Après toute l’émotion médiatique et la surenchère de sensiblerie ostensiblement exposée par les dirigeants des puissances européennes et du nord en général devant la mort du jeune enfant syrien Aylan Kurdi transformé en emblème du tragique existentiel des migrants faisant face à toutes sortes de périls, nous tenons à conspuer ce jeu malsain d’hypocrites histrioniques qui, d’une part, entretiennent les politiques financières et les violences chaotiques provoquant cette massification de la migration mais font mine, d’autre part, de s’émouvoir de la mort hypermédiatisée d’un enfant syrien, eux dont la politique massacre par la faim, la guerre, le chaos planifié, des millions d’enfants et d’adultes de par le monde.

 

En politique étatique, seule l’action et la réaction créant ou changeant les statu quo ont leur raison d’être. Les politiciens au pouvoir étant préposés à l’agir décisionnel en tant que détenteurs du pouvoir d’État, leur compassion - eux qui s’émeuvent avec une douleur affectée devant un fait déterminé par leur politique en cours - ne peut être que démagogique manipulation de l’émotion collective. Si les occidentaux qui nourrissent la guerre syrienne avaient encore un trait d’humanité, ils devraient commencer par cesser d’entretenir ce conflit qui est la cause de cette mort d’enfant. La sensiblerie, dès qu’elle n’engendre ni action ni résolution est le fait du débile irrationnel, la corruption de la juste sensibilité qui, naturellement par effet, détermine l’élan du cœur généreux et agissant. Quant à la sensiblerie politicienne, elle est le stade extrêmement sinistre de l’hypocrite cynique qui réagit émotivement devant des situations abjectes que provoque la politique qu’il mène. C’est un crime dans le crime que d’instrumentaliser l’émotion de masse après avoir manipulé le peuple par la propagande pour commettre toutes sortes d’hécatombes au mépris des désastres humains et catastrophes de masse.

 

Quand des présidents calculateurs ne voulant rien céder sur leur politique hégémonique nationale ou supranationale se mêlent de compatir urbi et orbi aux malheurs d'une planète que leur action politique transforme en dépouille, les mots d'empathie ânonnés en singerie d'humanité devant les médias, ne sont que pure comédie ostentatoire de monstres jouant sous des masques à tronche humaine.
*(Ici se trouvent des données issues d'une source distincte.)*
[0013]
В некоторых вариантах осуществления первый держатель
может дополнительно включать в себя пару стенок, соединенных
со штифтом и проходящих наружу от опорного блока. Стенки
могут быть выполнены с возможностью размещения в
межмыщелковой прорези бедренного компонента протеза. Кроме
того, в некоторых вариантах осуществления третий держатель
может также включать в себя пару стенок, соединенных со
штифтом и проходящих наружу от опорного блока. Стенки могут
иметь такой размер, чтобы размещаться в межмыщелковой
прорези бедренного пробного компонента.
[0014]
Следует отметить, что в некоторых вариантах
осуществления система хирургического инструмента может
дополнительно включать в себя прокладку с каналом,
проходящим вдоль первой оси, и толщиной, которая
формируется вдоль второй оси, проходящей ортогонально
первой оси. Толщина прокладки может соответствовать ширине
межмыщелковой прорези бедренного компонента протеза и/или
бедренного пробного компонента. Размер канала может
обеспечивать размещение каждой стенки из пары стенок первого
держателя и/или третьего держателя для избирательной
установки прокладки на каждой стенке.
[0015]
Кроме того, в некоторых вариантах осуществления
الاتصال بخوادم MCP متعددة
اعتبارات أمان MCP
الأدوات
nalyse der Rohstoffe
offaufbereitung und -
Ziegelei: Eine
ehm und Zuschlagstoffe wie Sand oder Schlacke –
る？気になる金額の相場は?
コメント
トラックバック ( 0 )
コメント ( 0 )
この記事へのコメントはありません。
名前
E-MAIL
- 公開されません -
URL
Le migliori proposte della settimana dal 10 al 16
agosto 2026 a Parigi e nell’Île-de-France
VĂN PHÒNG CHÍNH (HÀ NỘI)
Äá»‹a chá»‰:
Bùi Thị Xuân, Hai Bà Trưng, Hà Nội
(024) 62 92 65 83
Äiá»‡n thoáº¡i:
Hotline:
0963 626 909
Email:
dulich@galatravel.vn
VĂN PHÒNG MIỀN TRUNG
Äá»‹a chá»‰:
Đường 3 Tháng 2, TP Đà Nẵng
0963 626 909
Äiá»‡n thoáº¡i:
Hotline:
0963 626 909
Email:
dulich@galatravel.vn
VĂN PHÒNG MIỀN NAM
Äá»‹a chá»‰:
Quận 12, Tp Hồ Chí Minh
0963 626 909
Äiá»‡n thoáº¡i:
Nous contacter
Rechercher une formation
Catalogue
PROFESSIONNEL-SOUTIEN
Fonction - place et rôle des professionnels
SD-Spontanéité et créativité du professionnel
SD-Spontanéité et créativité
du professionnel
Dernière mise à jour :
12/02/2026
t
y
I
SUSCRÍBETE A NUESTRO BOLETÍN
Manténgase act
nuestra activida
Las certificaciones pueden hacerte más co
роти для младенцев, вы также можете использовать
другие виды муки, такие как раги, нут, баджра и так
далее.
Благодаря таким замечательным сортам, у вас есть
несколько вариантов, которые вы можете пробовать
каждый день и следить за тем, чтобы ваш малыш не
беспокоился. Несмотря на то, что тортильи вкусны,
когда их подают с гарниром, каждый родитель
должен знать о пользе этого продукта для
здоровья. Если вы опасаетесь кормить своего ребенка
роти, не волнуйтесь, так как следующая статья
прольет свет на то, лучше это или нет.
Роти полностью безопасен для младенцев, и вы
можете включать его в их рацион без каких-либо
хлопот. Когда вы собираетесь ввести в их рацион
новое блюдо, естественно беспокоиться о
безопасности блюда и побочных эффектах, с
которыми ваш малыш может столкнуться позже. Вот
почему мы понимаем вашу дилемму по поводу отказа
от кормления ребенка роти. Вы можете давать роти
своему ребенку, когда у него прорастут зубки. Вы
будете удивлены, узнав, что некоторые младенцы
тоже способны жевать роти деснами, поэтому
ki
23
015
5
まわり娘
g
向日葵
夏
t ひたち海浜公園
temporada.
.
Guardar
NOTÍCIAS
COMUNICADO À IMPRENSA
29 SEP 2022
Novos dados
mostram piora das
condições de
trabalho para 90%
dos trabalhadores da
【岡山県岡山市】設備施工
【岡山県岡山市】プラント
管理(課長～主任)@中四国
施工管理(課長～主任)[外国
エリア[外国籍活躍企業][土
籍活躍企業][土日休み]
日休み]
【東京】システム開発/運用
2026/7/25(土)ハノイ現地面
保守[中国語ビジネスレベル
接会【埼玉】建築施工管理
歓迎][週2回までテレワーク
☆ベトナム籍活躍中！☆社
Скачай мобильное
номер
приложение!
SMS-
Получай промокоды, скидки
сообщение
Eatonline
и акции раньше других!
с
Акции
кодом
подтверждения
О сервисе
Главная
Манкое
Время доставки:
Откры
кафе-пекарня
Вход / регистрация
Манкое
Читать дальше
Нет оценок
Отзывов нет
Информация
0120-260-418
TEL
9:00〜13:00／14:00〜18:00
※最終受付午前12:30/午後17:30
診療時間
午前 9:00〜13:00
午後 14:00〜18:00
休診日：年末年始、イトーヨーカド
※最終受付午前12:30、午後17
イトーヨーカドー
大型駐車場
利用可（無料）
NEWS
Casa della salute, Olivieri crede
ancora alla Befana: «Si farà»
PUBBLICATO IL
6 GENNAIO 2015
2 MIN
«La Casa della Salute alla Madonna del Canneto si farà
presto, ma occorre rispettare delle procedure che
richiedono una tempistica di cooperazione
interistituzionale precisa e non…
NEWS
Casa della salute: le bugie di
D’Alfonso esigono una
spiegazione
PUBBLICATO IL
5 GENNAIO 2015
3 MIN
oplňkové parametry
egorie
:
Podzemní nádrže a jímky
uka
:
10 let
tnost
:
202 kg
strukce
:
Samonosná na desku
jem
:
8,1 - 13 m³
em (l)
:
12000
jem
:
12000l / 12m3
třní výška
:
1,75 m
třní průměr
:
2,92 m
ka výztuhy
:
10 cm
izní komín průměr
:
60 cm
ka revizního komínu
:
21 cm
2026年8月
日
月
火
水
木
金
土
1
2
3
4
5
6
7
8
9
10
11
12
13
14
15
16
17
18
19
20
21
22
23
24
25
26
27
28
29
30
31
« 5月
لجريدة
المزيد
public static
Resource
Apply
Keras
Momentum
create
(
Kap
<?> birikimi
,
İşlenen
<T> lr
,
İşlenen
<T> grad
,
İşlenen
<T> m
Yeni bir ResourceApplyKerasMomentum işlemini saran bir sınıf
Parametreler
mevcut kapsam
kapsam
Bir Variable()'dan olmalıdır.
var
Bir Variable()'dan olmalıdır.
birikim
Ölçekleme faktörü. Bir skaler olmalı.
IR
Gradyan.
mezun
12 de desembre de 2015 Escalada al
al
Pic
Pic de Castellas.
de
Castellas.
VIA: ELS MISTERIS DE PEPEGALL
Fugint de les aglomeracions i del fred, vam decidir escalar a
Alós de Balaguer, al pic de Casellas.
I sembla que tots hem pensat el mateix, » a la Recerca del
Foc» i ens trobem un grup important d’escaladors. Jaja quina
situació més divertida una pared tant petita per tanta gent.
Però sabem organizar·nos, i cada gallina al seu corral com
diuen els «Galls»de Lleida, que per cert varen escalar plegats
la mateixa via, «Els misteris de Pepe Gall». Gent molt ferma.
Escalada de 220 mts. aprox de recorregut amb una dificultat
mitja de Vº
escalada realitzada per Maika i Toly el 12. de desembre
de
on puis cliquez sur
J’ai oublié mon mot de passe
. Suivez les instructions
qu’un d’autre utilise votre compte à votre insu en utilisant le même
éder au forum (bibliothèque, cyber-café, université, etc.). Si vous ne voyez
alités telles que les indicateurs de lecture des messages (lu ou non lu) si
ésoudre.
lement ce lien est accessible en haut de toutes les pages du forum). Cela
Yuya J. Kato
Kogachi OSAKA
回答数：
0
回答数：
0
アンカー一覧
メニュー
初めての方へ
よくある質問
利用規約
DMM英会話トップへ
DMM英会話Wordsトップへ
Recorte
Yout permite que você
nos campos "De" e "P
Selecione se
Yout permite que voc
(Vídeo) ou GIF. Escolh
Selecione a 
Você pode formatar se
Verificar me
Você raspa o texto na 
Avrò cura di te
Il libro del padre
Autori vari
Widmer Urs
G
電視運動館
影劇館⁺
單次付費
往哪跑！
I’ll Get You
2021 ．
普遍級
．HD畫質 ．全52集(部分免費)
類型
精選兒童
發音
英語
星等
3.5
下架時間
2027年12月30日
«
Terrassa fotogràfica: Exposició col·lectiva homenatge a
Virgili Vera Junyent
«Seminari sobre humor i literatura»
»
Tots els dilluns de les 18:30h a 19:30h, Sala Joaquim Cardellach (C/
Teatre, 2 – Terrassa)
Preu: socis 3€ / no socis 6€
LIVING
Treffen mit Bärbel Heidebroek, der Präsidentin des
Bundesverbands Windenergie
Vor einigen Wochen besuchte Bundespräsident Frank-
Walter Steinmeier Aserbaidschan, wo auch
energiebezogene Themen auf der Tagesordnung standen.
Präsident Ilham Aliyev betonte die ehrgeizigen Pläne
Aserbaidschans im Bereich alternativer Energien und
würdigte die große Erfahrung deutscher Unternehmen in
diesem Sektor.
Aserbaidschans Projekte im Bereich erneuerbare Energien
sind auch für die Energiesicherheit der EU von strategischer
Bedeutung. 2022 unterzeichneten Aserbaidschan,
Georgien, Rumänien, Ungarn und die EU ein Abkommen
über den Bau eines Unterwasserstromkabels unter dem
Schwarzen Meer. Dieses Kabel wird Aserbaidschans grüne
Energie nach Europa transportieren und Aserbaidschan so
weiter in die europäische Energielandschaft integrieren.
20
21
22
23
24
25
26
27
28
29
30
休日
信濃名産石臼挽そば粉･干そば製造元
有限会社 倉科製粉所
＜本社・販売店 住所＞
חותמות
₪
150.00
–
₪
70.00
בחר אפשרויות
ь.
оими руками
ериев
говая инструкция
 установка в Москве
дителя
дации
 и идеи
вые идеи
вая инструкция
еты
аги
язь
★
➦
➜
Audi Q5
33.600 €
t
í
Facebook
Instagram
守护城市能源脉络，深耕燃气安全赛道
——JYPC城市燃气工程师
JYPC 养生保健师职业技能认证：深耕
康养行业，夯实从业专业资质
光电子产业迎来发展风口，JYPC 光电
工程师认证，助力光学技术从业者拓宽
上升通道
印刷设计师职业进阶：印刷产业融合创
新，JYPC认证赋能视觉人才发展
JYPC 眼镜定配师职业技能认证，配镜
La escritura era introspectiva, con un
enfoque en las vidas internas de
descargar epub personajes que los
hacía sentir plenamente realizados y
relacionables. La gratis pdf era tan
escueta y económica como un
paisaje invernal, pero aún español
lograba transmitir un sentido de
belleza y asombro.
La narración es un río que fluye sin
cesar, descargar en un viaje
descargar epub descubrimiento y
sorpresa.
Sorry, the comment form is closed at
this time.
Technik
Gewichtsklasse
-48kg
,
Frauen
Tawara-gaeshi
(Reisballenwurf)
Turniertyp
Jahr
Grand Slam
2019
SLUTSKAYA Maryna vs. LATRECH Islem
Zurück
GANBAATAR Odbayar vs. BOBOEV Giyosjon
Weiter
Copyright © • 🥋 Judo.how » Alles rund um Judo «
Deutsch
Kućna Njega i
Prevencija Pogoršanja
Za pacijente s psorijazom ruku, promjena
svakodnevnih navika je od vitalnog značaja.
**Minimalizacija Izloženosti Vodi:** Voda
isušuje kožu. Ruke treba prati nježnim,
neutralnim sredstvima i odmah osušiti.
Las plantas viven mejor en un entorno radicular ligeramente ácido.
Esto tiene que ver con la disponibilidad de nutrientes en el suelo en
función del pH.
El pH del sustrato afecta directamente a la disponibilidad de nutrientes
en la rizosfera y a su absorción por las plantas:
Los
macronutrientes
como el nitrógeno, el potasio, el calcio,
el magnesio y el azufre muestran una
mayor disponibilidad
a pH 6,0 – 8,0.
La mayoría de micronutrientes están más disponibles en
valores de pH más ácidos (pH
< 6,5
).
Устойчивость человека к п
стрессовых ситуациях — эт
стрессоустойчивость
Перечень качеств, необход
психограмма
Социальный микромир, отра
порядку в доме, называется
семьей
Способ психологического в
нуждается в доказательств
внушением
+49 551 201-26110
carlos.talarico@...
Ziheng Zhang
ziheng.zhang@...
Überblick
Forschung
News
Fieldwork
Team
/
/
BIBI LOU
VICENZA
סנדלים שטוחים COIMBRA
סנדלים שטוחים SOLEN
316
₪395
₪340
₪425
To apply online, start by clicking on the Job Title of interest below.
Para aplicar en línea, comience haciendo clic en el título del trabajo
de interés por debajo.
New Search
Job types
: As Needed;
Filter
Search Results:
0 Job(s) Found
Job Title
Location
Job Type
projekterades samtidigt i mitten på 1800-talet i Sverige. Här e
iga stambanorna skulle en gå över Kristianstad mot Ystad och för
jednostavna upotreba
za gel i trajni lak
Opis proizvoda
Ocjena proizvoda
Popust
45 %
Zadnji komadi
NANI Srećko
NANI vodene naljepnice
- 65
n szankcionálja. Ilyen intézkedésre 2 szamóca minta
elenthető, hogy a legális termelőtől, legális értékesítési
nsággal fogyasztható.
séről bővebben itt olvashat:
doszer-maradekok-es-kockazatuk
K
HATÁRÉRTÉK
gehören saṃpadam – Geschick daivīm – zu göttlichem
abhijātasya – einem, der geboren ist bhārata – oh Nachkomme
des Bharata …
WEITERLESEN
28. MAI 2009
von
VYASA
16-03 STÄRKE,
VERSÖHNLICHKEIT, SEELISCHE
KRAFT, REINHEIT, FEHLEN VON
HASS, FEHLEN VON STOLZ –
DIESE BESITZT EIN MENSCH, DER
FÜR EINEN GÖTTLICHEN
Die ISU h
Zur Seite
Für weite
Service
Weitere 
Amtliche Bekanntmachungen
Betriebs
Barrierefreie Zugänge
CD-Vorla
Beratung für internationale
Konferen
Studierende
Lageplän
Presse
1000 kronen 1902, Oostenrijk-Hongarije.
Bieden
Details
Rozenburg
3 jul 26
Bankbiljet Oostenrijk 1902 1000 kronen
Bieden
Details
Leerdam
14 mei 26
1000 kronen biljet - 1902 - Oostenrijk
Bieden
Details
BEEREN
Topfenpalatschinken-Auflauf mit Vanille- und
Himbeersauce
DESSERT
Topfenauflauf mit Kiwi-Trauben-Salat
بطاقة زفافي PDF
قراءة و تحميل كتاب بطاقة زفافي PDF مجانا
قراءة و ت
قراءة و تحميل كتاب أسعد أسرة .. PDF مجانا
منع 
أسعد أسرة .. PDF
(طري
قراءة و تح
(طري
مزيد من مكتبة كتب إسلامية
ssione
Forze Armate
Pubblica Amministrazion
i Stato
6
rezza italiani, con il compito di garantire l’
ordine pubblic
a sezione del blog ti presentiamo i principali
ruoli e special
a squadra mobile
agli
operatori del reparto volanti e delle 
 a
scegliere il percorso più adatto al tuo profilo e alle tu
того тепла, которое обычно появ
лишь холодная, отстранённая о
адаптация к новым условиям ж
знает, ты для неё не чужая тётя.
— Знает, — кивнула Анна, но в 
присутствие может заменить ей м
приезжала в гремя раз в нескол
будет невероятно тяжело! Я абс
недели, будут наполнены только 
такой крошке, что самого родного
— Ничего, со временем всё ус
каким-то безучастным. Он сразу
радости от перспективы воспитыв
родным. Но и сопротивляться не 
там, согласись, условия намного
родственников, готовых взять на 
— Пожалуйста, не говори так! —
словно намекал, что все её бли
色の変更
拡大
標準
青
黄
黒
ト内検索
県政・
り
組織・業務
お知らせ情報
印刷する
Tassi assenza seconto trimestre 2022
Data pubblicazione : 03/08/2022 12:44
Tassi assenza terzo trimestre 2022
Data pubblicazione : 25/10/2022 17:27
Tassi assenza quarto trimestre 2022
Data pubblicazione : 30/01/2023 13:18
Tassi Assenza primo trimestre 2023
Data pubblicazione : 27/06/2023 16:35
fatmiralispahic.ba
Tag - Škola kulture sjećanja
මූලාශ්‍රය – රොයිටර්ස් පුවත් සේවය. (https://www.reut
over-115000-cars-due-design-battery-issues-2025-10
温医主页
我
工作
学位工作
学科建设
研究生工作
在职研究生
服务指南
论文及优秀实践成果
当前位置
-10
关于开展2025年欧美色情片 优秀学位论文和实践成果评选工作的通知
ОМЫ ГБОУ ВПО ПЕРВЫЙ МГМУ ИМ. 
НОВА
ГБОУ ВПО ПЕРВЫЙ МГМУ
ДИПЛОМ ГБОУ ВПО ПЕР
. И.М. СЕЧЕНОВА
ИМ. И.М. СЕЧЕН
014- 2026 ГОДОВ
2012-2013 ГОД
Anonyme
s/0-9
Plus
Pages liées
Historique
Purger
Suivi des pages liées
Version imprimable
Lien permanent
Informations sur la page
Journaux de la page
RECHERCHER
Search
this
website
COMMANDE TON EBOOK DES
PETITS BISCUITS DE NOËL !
Il n'y a pas de compassion humaine quand prime la frénésie de prépondérance géopolitique par toutes les formes possibles de violences meurtrières…

 

Aylan Kurdi n’est que prétexte d’humanité pour les tortionnaires idéologiques d’un monde pris au rétiaire de l’égoïsme le plus impitoyable parce que structuré dans les murs institutionnels aveuglants du capitalisme et de son ordre planétaire.

 

Pauvre petit Aylan! Les chacals de la politique mondiale l’auront assassiné une seconde fois en faisant de son image hautement médiatisée, l’occasion privilégiée de se faire croire humains au moment même où bellicistes sans foi ni loi, ces véritables anthropophages modernes orchestrent froidement, cyniquement l’amoncellement d’autres victimes pour la gloire macabre de leur idéologie d’empire!